The California Earthquake Early Warning System marries a smartphone application with traditional alert and warning delivery methods such as Wireless Emergency Alerts (WEA). The system uses ground motion sensors from across the state to detect earthquakes before humans can feel them and notifies you in real time.
Earthquake Early Warning (EEW) systems use science, state-of-the-art ground motion monitoring, as well as new and existing alerting methods to deliver warnings to people via cell phones before the strongest shaking arrives. Seconds to tens of seconds of alert can provide opportunity to take life-saving actions such as Drop, Cover, and Hold On and put devices into various forms of a safe mode. The speed of the alert will vary depending on one’s distance from the origin of the earthquake. The closer one is to origin, the quicker one will receive the alert. In some cases people may receive an alert once they feel shaking or after an earthquake passes.
How Can Just a Few Seconds Help
- Public Warning – Alert individuals to take protective actions such as Drop, Cover, and Hold On.
- First Responder Mobilization – Open fire station doors for rapid deployment of emergency response equipment and personnel.
- Health Care – Notify medical providers to stabilize and/or stop delicate procedures and maintain critical medical facility operations.
- Utility Infrastructure – Safeguard energy sector grid and other utilities infrastructure for strong shaking with warning alarms and automatic controls to prevent combustions, flooding, and loss of water distribution systems.
- Mass Transit Systems – Prevent fatal collisions or derailments by automatically slowing and/or stopping trains, clearing bridges, and diverting inbound airport traffic.
- Workplace Safety – Employees take protective actions, initiate elevator recall procedures to ground floor, place sensitive equipment in safe mode, secure hazardous materials, and halt production lines to reduce damage.
The Science
- In an earthquake, a rupturing fault sends out two different types of waves. The fast-moving P-wave is first to arrive, but the damage is caused by the slower S-waves and surface waves.
- Sensors detect the P-wave and immediately transmit data to an earthquake alert center where the location and size of the quake are determined and updated as more data becomes available.

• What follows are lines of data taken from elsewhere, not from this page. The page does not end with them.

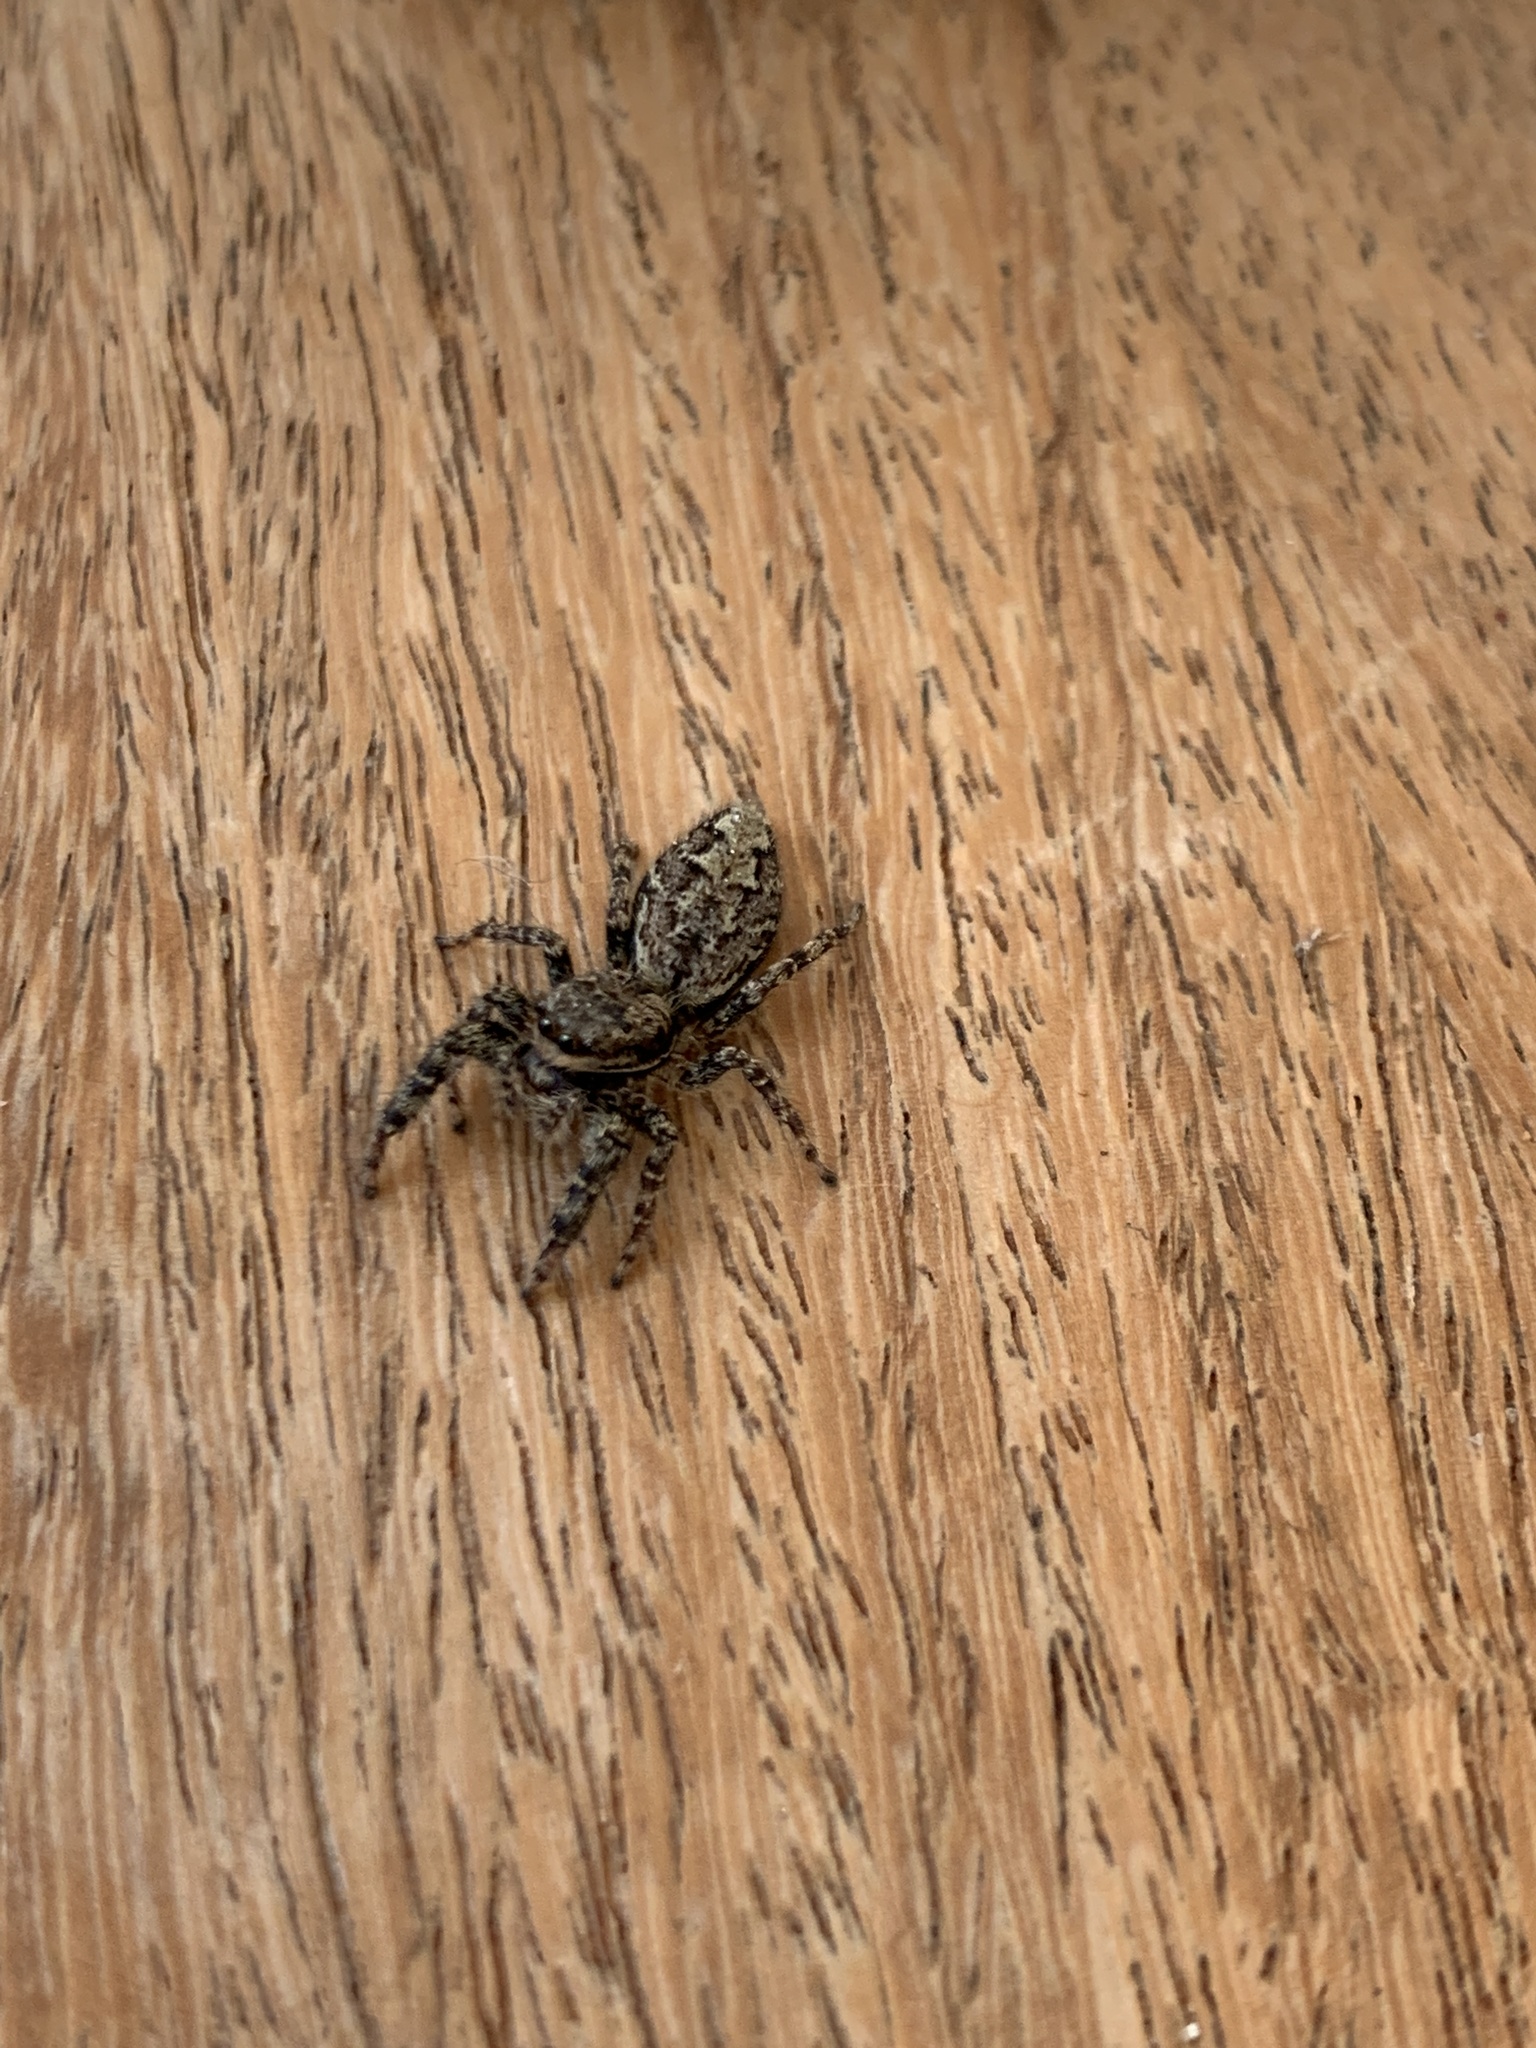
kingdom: Animalia
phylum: Arthropoda
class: Arachnida
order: Araneae
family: Salticidae
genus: Marpissa
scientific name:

- A message from the alert center is immediately transmitted to users.
Limitations
- Earthquake early warning is not earthquake prediction.
- The alert cannot come before the earthquake starts.
- The goal is for people to receive the alert before they feel shaking.
- People may receive an alert before, during, or after shaking arrives at their locations.
- The length of the warning depends on a number of factors. The factors include on how close the seismic sensors are to each other, how quickly the data moves through the system (we are working to speed it up every day), how big the earthquake is, how deep it started in the earth and whether it moved through sand, solid ground or bed rock.
- The California Earthquake Early Warning System is based on innovative technology that will improve over time.
- In rare circumstances, you may receive a ShakeAlert when there was no earthquake.